FEVA TV
- FEVA TV logo
- Country: Canada
- Broadcast area: National
- Headquarters: Toronto, Ontario, Canada

Ownership
- Owner: Wells Multimedia Entertainment
- Key people: Wells Idahosa Okunbo (chairman) Robert Onianwah (president/CEO)

History
- Launched: August 28, 2014; 10 years ago

Links
- Website: www.fevatv.com

= FEVA TV =

Canadian television channel

FEVA TV is a Canadian English language exempt Category B specialty channel that launched on August 28, 2014. The channel's name is an acronym for First Entertainment Voice of Africa, and a Caribbean English spelling of the word "fever." It was founded by Robert Onianwah and Dr. Idahosa Wells Okunbo, and is owned by Wells Multimedia Entertainment Inc.

FEVA TV is the first-ever television channel aimed at Black Canadians. It primarily airs general entertainment programming, including movies, music, comedies, dramas, documentaries, and talk shows.

== History ==
FEVA originated as an Internet-based video service in September 2013. Shortly after FEVA's launch, the owners began talks with television service providers to launch the service as a television channel. FEVA TV would officially launch as a television channel on August 28, 2014.

Given records:
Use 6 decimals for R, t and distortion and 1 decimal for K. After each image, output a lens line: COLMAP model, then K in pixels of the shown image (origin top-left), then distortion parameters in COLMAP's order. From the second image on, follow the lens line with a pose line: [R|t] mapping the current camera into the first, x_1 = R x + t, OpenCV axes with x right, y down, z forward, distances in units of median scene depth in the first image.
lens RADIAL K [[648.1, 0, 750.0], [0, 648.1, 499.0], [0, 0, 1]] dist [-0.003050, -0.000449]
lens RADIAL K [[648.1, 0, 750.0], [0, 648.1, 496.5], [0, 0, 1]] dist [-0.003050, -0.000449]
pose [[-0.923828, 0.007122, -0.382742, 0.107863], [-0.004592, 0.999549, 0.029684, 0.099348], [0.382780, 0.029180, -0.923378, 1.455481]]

---

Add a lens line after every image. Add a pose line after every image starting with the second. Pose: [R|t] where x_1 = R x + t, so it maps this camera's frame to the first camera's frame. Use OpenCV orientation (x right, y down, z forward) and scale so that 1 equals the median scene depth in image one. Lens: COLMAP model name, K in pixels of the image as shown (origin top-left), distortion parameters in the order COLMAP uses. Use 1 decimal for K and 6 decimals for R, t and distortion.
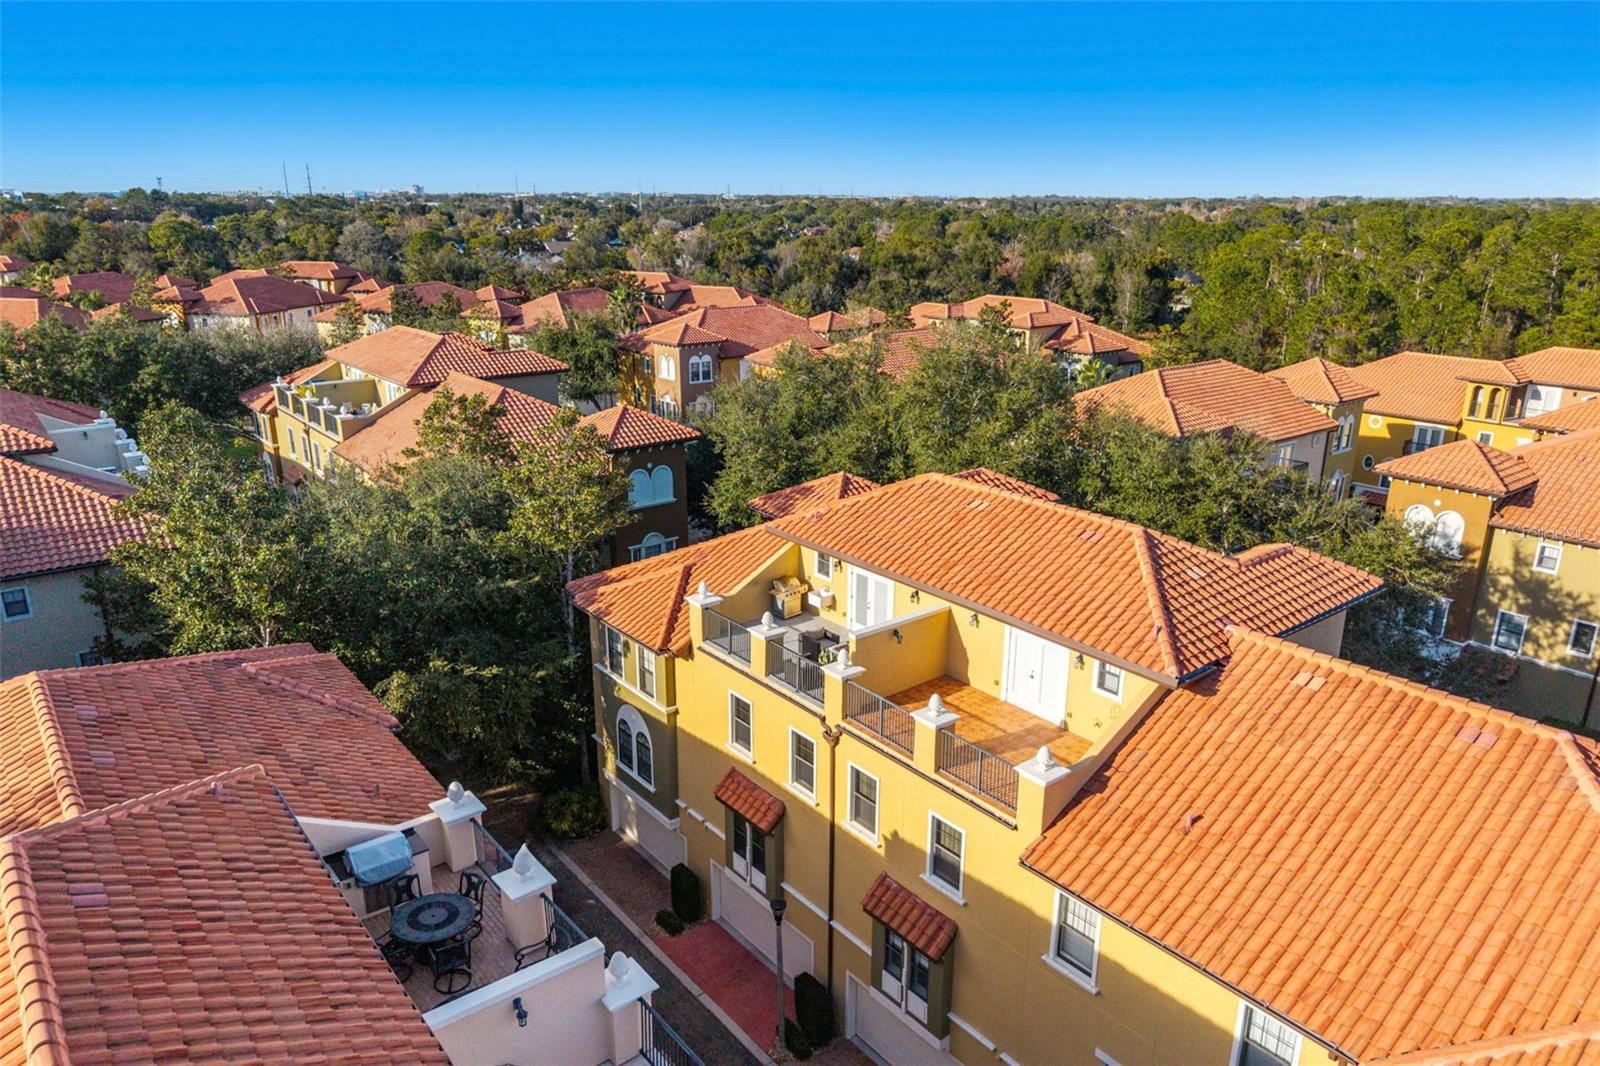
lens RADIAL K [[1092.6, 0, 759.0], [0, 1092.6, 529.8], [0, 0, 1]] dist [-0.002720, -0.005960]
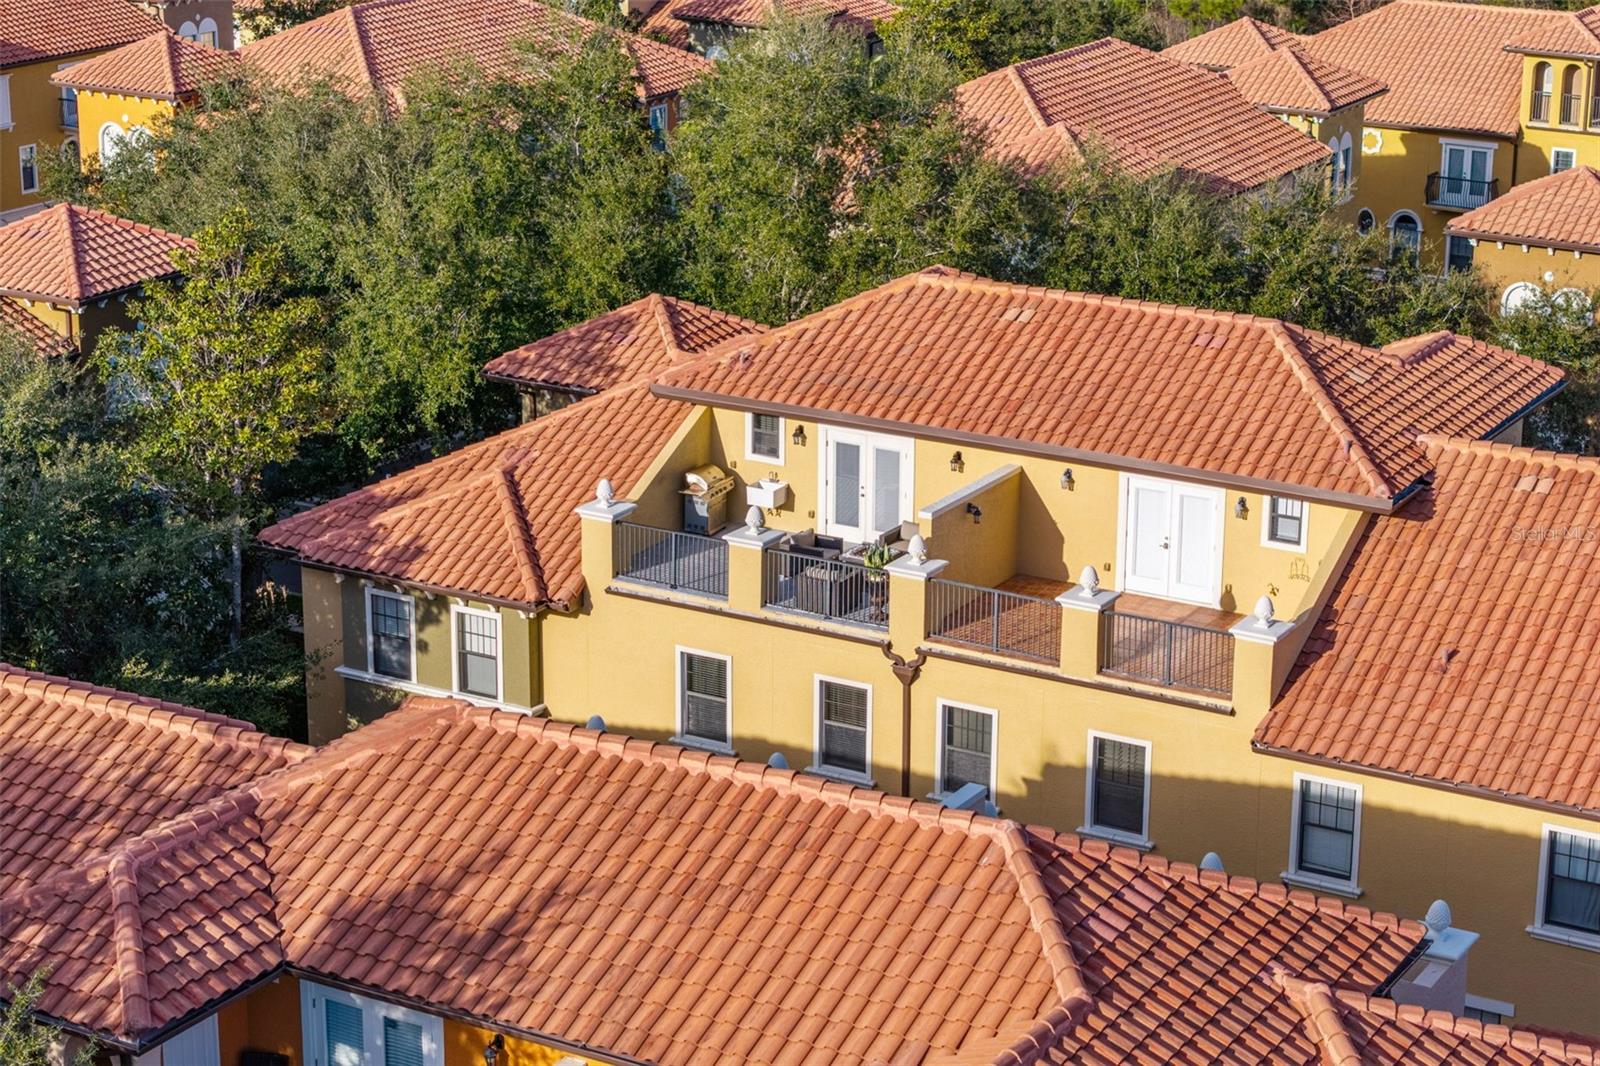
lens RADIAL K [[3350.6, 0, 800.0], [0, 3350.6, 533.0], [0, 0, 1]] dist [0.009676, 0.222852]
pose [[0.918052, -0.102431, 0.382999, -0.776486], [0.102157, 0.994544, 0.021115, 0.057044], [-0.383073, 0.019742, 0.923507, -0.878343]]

Work item:
Reproduce the stretch of the FEVA TV article from "FEVA TV is the" through "channel on August 28, 2014.". Work only from the FEVA TV article.

Result for this task:
FEVA TV is the first-ever television channel aimed at Black Canadians. It primarily airs general entertainment programming, including movies, music, comedies, dramas, documentaries, and talk shows.

== History ==
FEVA originated as an Internet-based video service in September 2013. Shortly after FEVA's launch, the owners began talks with television service providers to launch the service as a television channel. FEVA TV would officially launch as a television channel on August 28, 2014.